ECS 110

Self in Relation to Others – Gender Stories…

I) Noticing Normative Narratives:

Gender, according to West and Zimmerman, is not a personal trait; it is “an emergent feature of social situations: both as an outcome of and a rationale for various social arrangements, and as a means of legitimating one of the most fundamental divisions of society.” (West & Zimmerman, 1977, p. 126). Gender roles have been in our society since stone age where feminine characters are only for girls and masculine for boys. The girls are considered a beautiful, nice, obedient, caring and sensitive gender who takes care of the home, kitchen, and kids. Whereas the boys are supposed to do outside tasks i.e. working to earn money, paying bills, taking kids to and from school, taking care of vehicles and doing grocery for the family. I also learned from Sensory and DiAngelo textbook is that we tend to hold on to these worldviews and resistance in breaking these rules is common.

I found this normative narrative in Debra’s story where she wrote, “We weren’t really tied to finding husbands, getting married and having children. At least my parents were more progressive than that. But we didn’t talk back, we did as we were told. We helped with the cooking and cleaning, while the boys did outside work. I once wanted to apply for a job as a bush firefighter for the summer. My brother John put an end to that. Instead, my first summer job in university was as a receptionist in an accountant’ s office.

The 2nd story I found was of Yvette and she explained girlish qualities as told by her mom, “Make sure you don’t speak much to him. Make sure you do not ask too many questions to him. Make sure you laugh less and listen more. In short, she meant please do not be too LOUD! In addition, the final statement she made left me speechless! She said, “Please behave like a girl!” and the next question I blurted out was, “How does a girl behave?” Prompt came to her reply, I should be shy, somber, quiet, soft spoken, gentle etc. etc.

If I conclude that all our stories have that same normative narrative about girls being obedient, shy, caring, gentle, soft spoken etc. whereas boys are the main source of income of the family, doing outside tasks etc., will not be wrong.

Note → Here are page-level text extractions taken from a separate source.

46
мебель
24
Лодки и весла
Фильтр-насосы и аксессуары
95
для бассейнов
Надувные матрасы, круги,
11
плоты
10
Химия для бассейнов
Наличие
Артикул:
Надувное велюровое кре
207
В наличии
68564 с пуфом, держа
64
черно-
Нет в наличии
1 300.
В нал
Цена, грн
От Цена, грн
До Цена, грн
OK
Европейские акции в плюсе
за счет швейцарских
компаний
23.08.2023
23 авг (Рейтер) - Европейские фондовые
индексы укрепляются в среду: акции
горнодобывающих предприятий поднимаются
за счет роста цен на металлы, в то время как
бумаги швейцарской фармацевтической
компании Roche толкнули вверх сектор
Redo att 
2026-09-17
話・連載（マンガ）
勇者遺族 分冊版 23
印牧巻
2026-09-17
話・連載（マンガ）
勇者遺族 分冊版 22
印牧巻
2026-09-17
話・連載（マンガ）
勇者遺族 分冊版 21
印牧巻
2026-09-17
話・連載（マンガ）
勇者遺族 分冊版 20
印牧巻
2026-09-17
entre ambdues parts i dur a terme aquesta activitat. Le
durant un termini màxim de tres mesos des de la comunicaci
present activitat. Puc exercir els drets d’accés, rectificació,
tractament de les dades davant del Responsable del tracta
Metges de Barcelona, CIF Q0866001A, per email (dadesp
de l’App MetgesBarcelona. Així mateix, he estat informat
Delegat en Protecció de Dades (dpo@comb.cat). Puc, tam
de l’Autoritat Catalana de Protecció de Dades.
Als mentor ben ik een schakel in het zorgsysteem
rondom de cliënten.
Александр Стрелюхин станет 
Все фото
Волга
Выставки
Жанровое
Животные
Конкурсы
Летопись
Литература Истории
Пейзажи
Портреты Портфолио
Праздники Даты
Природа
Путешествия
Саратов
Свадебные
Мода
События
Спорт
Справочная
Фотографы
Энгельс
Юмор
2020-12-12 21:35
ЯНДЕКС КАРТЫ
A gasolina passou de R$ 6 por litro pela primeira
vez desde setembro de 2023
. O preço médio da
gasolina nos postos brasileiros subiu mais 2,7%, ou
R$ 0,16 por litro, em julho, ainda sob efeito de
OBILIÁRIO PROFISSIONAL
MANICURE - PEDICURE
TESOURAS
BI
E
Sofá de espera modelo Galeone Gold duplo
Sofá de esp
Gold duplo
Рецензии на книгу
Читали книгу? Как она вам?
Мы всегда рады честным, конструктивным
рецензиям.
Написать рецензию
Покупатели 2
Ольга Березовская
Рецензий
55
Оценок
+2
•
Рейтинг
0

We have been socialized into a limited view which does not let us think broadly. This social construct is nothing but just a mindset towards this gender division which operates in nearly every society. We, ourselves, start to create these roles for kids and then as a whole, it becomes social and ultimately for many become a rule of thumb that girls should behave like girls and boys should be acting like boys. I would also say that, as compared to the past, the stereotypical gender roles are meshing up with each other in the current century and it is also being better accepted in today’s society. There is a change in our upbringings which is allowing us to feel that our actions are acceptable.

II) Creating counter-stories: Disrupting normative narratives

After reading stories of my classmates, I have not only found pretty good examples of normative narratives about gender but also stories that disrupt these normative narratives. I have observed that many of us agree with the gender roles and we don’t want to break those so-called rules constructed by our own society. But on the other hand, many of us want to challenge these gender tags. They want to show the world that their gender is not specific to only one domain, they can do anything if given a chance or opportunity.

I saw a disruptive normative narrative in Brooke’s story “Let’s change the Gender Rules”. I am quoting few of her sentences here:

“When people look at me they probably see a twenty-year-old, female.  However, I may not always look like what the ideal woman should look like.  Growing up on a farm, I have always been someone who is never afraid to get her hands dirty.  I can clearly remember a time when all my friends saw me not following these “gender rules” and they were absolutely appalled.”

“He saw us all standing there watching and motioned for me to come over and help him pull the calf the rest of the way.  I slowly walked over to my Dad to make sure that I would not startle the cow.  He then helped me grab and pull the calf the rest of the way out.”

“One of the girls said, “That’s gross, are you half boy or something?”  Another girl then replied and said, “Yeah, that something boys only do.”

Brooke had challenged the norms of society to show that girls can do anything, just like my story where I said that I wanted to go on mountaineering to remove that expression of society which tells us that girls can’t do climbing or mountaineering. I would say that although we should not let our gender impede us instead we should give values to the roles within a relationship. It should rather matter that how well we are performing our role than what role we are in. In today’s world, we have more choices. People can personalize these choices with respect to their needs and we, as a society, should accept these personal choices.